If your brand or product can or has become recognizable by one of its distinguishing features, serious contemplation should be given to protecting this feature through trade mark registration and enforcement. It may turn out to be one of the cheapest and most effective forms of marketing your business has ever invested in.
Placing marks on products to identify and protect ownership is nothing of modern origin.

The paintings of bison and horses in the Lascaux caves in southwestern France have markings indicating ownership; those paintings are approximately 17,300 years old. The blacksmiths who made swords for the Roman Empire placed stamps and seals on their products to speak to the quality of the weapons. The famous Munich-based brewery Löwenbräu has claimed use of its lion mark since 1383.
The value in a trade mark can be remarkable. Forbes magazine commissioned specialist consultancy firm Brand Finance in 2011 to calculate the most valuable brands in the world. The top three were as follows – Google (US$44.3b), Microsoft (US$42.8b) and Walmart (US$36.2b).

Please be reminded that these astronomical figures relate to the value of these companies’ brands alone. The organization analyzed the potential future returns that could be accrued from each asset, based on an assessment of how much it would cost to license from a third party.

When reading this information about the possible wealth creation from the ownership of valuable trade marks, I couldn’t help but recall a piece from comedian Chris Rock’s standup performance entitled “Never Scared” in 2004. In this performance, the comedian attempted to articulate the difference between being rich and being wealthy. He quips that the dominant basketball center Shaquille O’Neal is rich, but the man that signs his cheque is wealthy. When citing his own desire for wealth, he mused that he wanted to have money like the family that owns the colour blue. Although the comedian was merely trying to garner a reaction by getting a point across, the ownership of a colour trade mark has come into focus recently in law suits involving French footwear designer, Christian Louboutin.

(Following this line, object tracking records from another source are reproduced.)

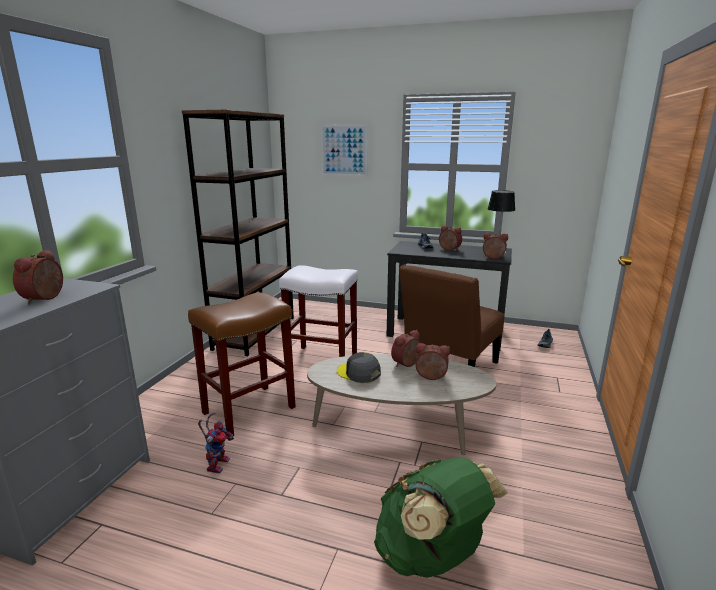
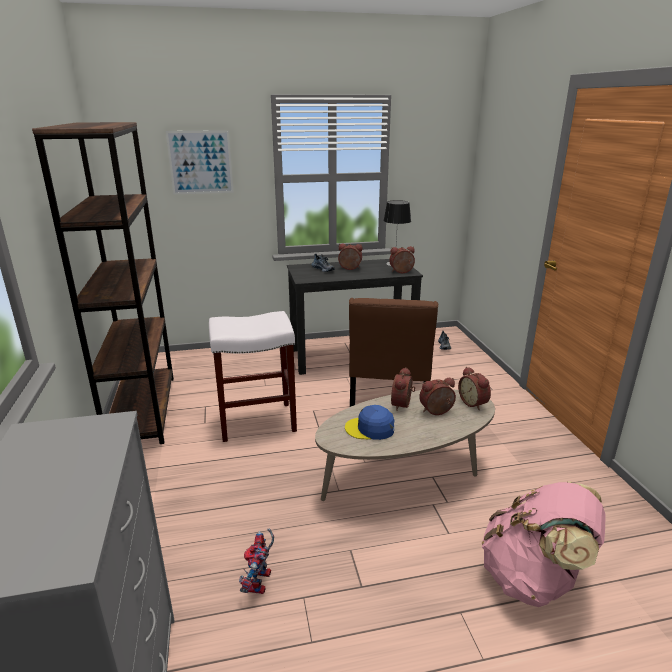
camera: 30 degrees left, 5 degrees up
(46, 298) = (71, 464): alarm clock -> alarm clock (474, 403)
(217, 463) = (260, 584): toy robot -> toy robot turned 150 degrees counterclockwise
(250, 409) = (233, 507): brown stool -> none
(358, 373) = (370, 428): grey cap -> blue cap
(431, 556) = (533, 578): green backpack -> pink backpack

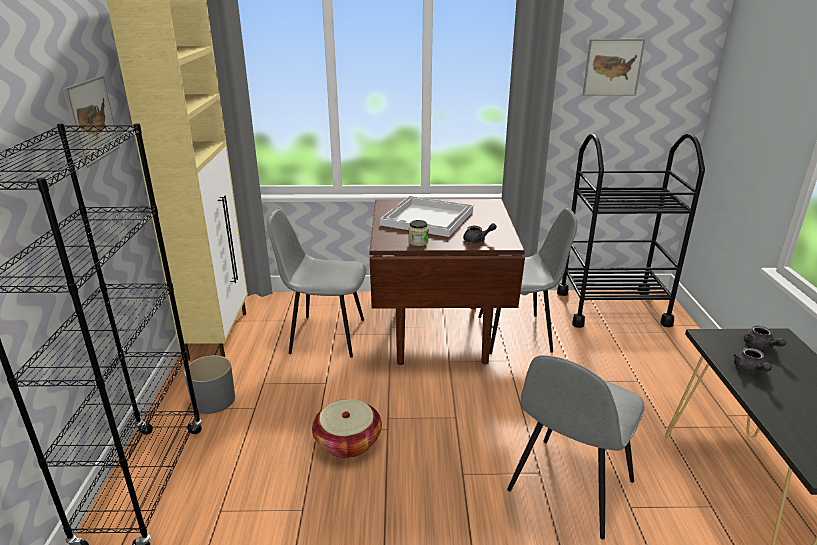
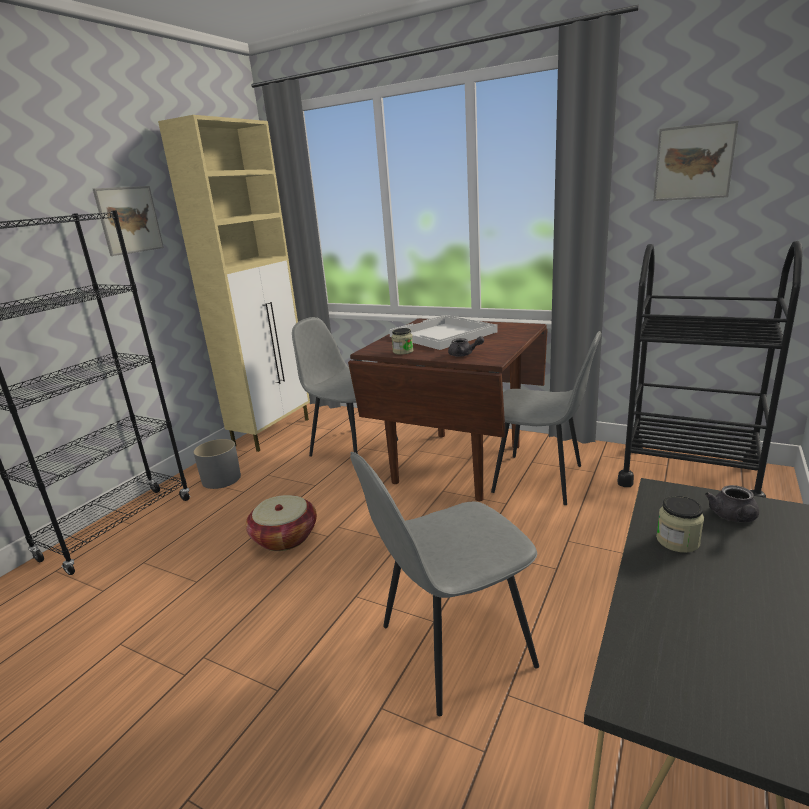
camera: 30 degrees right, 5 degrees down
(750, 370) = (677, 541): grey teapot -> jar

Mr. Louboutin’s signature style has become the incorporation of a shiny, red-lacquered sole on his footwear. Legend has it that the designer fathered the idea of assigning all of his designs a distinctive red, gloss sole in 1992 after painting bright red nail polish onto the bottom of a pair of shoes, because he felt the shoes “lacked energy”. The famed red soles went from strength to strength and truly hit the main stream when fictional character, Carrie Bradshaw, from HBO’s critically acclaimed series Sex & the City, began making Louboutin’s an object critical to her survival rather than her desire.

However, Louboutin’s attorneys did not secure a trade mark registration for the red-lacquer sole until 2008, with a specific colour trade mark known as Pantone -18 Chinese Red. The trade mark was registered in the U.S.A. and 75 other countries that observe WIPO’s conventions. By this point, a litany of other designers, known and unknown, began imitating the red sole concept. Louboutin shoes can range from US$495 to US$6000 and shoe sales represent 95% of the designer’s US$300m annual revenue. By 2011 Louboutin began seeing red as he noticed international brands aggressively marketing something he considered to be his product, which undoubtedly ate into his revenue stream.

The French designer decided to put his shoe down after examining the competing French design house Yvet Sant Laurent (“YSL”) spring 2011 collection. The YSL “Resort 2011” collection donned red suede shoes with matching soles, alongside purple shoes with purple soles and various other colour shoes with matching soles. However, it was the red suede shoes with the red soles which represented the last straw for Louboutin.

This article is for general information purposes only and does not constitute legal advice.